Al igual que en otros países el silencio reina en las calles vacías de una España confinada. Extraña sensación en el alma, difícil de definir con palabras. Carreteras fantasmas y rostros tristes emitiendo mensajes de incertidumbre ante el paisaje desolador.
Después de la viruela, el sarampión, la peste, la fiebre amarilla, la gripe aviar, el Covid-19 toma protagonismo en 2020. Las personas intentan conservar el equilibrio, siendo difícil conseguir la concentración en las tareas, la tranquilidad y la estabilidad interna mientras dura el proceso.
El miedo se transmite de unos a otros, lo que lleva a niveles altos de estrés, ansiedad, temor, confusión, provocando en el ser humano adentrarse en un bosque sombrío y sin color.

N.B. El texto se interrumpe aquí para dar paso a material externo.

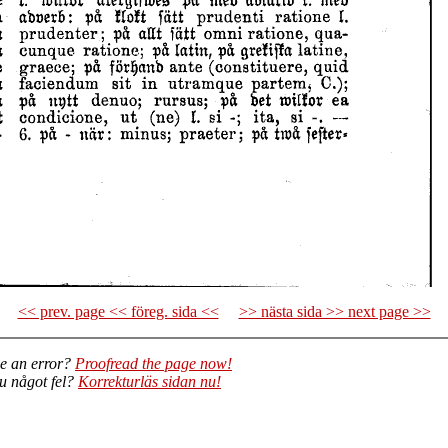
<< prev. page << föreg. sida <<
>> nästa sida >> next page >>
e an error?
Proofread the page now!
du något fel?
Korrekturläs sidan nu!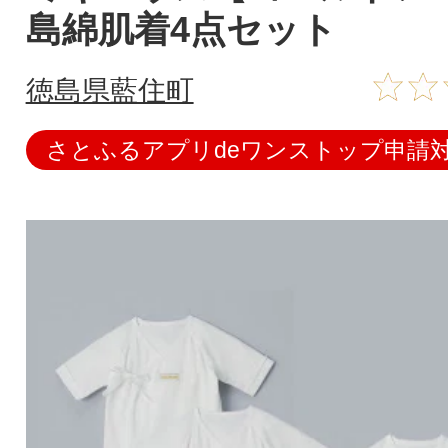
島綿肌着4点セット
徳島県藍住町
さとふるアプリdeワンストップ申請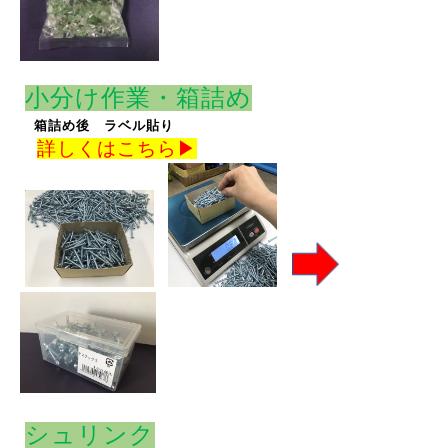
小分け作業・箱詰め
箱詰め
後 ラベル貼り
詳しくはこちら▶
シュリンク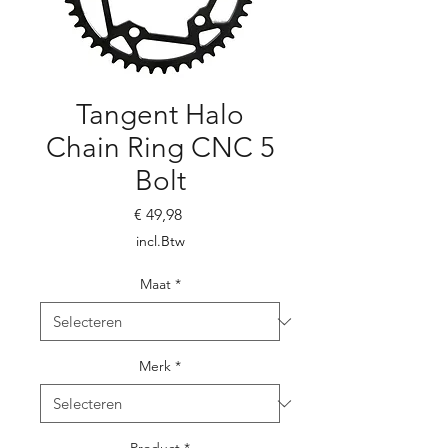
Tangent Halo
Chain Ring CNC 5
Bolt
Prijs
€ 49,98
incl.Btw
Maat
*
Merk
*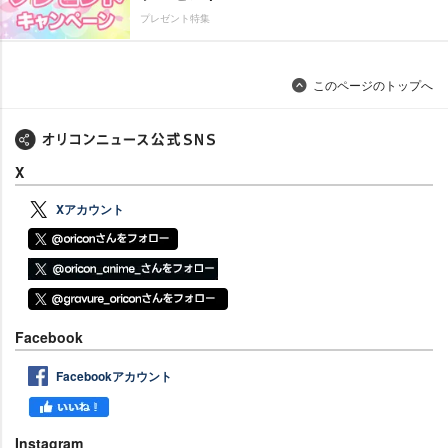
プレゼント特集
このページのトップへ
X
Xアカウント
Facebook
Facebookアカウント
Instagram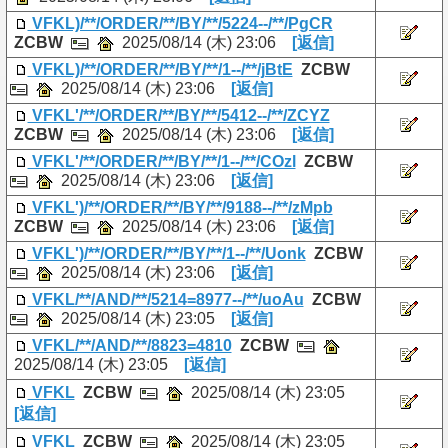
VFKL)/**/ORDER/**/BY/**/5224--/**/PgCR
ZCBW
2025/08/14 (木) 23:06
[返信]
VFKL)/**/ORDER/**/BY/**/1--/**/jBtE
ZCBW
2025/08/14 (木) 23:06
[返信]
VFKL'/**/ORDER/**/BY/**/5412--/**/ZCYZ
ZCBW
2025/08/14 (木) 23:06
[返信]
VFKL'/**/ORDER/**/BY/**/1--/**/COzl
ZCBW
2025/08/14 (木) 23:06
[返信]
VFKL')/**/ORDER/**/BY/**/9188--/**/zMpb
ZCBW
2025/08/14 (木) 23:06
[返信]
VFKL')/**/ORDER/**/BY/**/1--/**/Uonk
ZCBW
2025/08/14 (木) 23:06
[返信]
VFKL/**/AND/**/5214=8977--/**/uoAu
ZCBW
2025/08/14 (木) 23:05
[返信]
VFKL/**/AND/**/8823=4810
ZCBW
2025/08/14 (木) 23:05
[返信]
VFKL
ZCBW
2025/08/14 (木) 23:05
[返信]
VFKL
ZCBW
2025/08/14 (木) 23:05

Estamos ante una guerra biológica, fría, que limita la libertad, la cercanía, la falta de contacto, no poder rozar la piel, ni dar besos o un abrazo a quien deseas demostrar tu amor. Quizás, todo ello sirva para darnos cuenta de lo frágiles que nos volvemos cuando no podemos vivir de una manera acorde y cercana en sociedad, llevándonos a valorar la importancia y la belleza que tienen las relaciones interpersonales y la comunicación.
La corresponsabilidad puesta en práctica en estas semanas de silencio ha testificado que el mundo cambia con nuestro ejemplo, refrescándonos la memoria de que nuestro compromiso implica concienciar al entorno y ayudar al resto de la comunidad, como equipo que somos de pertenencia a un colectivo. Si seguimos manteniéndonos unidos transmitiremos valores que impulsen al cambio social y que irán más allá del disfrute de la vida de manera individual e independiente.
Si esta insólita pandemia nos lleva a aprender a vivir de una forma menos superficial y más humanizada, y si el recuerdo que deje en las nuevas generaciones los lleva a diseñar un mundo mejor, no habrá mal tan malo que de él no resulte algo bueno.
Siempre, lo mejor espera un poco más adelante.